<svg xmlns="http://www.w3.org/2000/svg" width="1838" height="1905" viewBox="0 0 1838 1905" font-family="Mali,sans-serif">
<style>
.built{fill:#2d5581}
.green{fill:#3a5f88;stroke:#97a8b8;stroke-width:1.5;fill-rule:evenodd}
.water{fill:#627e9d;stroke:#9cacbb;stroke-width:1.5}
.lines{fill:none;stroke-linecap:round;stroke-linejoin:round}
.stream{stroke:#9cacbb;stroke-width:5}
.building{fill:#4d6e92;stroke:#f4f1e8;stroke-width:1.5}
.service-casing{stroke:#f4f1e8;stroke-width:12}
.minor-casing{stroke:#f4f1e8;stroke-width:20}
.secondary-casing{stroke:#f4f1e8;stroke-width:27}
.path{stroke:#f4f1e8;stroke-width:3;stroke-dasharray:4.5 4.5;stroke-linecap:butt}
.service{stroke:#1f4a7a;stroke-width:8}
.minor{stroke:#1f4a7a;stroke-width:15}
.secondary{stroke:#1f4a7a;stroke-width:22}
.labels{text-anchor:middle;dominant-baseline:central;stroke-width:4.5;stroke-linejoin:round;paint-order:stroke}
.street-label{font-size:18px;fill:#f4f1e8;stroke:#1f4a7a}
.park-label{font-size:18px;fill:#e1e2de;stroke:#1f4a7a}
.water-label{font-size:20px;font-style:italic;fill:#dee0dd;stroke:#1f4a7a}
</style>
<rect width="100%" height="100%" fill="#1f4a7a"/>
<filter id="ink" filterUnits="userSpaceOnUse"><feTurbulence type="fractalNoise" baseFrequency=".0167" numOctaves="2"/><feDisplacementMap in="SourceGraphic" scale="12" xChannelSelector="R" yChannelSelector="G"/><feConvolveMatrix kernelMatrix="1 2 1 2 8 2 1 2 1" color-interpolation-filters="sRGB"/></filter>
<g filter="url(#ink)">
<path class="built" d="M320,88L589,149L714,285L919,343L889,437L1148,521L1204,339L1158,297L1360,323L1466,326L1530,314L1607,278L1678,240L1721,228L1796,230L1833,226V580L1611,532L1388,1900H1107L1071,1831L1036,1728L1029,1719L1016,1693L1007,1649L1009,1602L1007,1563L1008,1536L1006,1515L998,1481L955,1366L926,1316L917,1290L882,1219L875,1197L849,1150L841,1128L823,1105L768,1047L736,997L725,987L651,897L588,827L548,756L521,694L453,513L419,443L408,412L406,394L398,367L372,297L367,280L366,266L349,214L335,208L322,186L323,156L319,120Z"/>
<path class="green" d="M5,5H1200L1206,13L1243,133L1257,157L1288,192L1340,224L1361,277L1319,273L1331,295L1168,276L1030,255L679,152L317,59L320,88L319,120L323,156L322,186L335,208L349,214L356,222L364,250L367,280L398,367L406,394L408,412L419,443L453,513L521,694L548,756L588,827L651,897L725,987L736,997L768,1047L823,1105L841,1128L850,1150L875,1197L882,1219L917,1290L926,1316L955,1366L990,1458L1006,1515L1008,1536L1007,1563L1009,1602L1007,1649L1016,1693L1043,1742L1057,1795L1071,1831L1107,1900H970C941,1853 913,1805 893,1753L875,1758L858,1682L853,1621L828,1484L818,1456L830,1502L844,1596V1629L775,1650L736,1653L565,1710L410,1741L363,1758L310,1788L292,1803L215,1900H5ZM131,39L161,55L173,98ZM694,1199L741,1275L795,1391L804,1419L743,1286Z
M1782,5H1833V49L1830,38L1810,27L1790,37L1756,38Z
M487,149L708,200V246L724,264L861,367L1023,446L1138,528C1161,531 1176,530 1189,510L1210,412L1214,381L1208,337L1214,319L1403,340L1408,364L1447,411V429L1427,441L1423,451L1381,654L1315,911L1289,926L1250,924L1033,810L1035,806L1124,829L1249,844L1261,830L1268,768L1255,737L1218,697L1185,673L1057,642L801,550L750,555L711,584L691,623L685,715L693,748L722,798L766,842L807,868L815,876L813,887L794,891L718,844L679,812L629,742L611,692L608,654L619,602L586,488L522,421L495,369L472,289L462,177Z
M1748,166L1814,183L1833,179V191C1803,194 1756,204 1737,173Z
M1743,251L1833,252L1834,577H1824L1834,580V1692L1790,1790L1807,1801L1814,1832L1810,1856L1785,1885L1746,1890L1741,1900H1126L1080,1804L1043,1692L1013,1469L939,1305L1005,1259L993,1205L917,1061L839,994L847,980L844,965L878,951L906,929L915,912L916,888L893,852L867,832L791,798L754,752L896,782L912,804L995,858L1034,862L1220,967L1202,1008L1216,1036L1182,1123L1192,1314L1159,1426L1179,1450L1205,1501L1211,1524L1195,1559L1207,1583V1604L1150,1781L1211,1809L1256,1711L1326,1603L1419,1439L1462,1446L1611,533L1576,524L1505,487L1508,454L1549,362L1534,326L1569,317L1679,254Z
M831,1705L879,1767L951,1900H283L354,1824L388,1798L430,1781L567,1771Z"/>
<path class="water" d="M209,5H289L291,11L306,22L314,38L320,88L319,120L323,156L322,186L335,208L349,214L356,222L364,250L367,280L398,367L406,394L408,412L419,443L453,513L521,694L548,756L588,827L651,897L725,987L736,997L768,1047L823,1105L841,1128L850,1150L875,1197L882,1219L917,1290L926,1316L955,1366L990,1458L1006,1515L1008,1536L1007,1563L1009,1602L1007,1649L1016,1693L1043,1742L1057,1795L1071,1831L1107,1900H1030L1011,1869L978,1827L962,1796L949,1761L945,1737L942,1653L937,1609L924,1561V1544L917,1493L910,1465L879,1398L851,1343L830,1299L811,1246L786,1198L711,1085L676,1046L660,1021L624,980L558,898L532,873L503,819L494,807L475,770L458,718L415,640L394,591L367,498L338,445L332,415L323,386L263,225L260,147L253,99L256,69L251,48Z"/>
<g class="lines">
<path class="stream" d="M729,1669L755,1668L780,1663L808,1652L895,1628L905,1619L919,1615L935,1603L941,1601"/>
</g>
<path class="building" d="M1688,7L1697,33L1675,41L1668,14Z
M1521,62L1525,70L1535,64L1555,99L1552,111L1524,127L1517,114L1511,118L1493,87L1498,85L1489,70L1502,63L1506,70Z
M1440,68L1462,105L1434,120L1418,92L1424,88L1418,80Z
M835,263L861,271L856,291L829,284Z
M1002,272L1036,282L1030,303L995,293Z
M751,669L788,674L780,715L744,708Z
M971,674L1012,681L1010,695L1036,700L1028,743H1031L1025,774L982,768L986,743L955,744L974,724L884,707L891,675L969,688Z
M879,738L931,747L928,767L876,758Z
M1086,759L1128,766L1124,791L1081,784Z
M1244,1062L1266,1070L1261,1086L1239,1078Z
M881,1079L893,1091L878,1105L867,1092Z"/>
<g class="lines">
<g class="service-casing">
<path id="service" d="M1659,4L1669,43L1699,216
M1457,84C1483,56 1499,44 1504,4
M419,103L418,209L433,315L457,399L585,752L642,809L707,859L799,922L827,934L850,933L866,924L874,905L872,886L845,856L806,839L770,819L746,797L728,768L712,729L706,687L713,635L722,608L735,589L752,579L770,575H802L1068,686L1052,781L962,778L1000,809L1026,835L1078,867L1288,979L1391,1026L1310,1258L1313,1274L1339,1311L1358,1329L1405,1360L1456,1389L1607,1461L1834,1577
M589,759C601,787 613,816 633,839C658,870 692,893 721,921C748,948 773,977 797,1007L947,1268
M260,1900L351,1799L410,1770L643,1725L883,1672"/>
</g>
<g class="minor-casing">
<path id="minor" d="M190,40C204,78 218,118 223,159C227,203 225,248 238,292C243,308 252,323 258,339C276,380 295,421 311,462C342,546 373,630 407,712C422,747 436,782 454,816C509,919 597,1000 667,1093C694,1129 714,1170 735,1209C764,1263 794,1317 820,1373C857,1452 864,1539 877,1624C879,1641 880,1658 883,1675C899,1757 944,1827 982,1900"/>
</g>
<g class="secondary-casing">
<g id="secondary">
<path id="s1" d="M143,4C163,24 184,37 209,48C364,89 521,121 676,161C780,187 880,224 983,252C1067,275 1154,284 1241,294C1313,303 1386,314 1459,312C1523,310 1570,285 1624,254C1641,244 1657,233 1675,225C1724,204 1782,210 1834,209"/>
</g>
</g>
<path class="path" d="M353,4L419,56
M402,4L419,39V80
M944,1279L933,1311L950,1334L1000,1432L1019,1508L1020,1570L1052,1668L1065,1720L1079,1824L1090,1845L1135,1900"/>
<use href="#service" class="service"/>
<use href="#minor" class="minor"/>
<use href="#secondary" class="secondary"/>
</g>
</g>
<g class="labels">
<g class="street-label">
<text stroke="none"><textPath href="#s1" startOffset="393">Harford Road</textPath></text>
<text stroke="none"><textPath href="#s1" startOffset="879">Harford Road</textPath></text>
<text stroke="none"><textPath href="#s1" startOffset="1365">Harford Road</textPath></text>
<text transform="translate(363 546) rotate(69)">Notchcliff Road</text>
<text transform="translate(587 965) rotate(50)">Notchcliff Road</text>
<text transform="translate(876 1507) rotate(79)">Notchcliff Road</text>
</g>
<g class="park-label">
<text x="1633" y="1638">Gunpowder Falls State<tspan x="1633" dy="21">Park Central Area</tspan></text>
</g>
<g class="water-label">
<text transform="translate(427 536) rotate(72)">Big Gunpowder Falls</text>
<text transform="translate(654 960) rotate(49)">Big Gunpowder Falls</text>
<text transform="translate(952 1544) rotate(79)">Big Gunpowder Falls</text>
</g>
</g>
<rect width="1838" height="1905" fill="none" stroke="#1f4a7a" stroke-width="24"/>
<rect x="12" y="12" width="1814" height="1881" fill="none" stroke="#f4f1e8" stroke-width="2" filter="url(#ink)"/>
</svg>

§ TASK REQUIREMENTS
Would you copy out each line of the records above where the word "linejoin" occurs?

§ SOLUTION TO THE PROBLEM
.lines{fill:none;stroke-linecap:round;stroke-linejoin:round}
.labels{text-anchor:middle;dominant-baseline:central;stroke-width:4.5;stroke-linejoin:round;paint-order:stroke}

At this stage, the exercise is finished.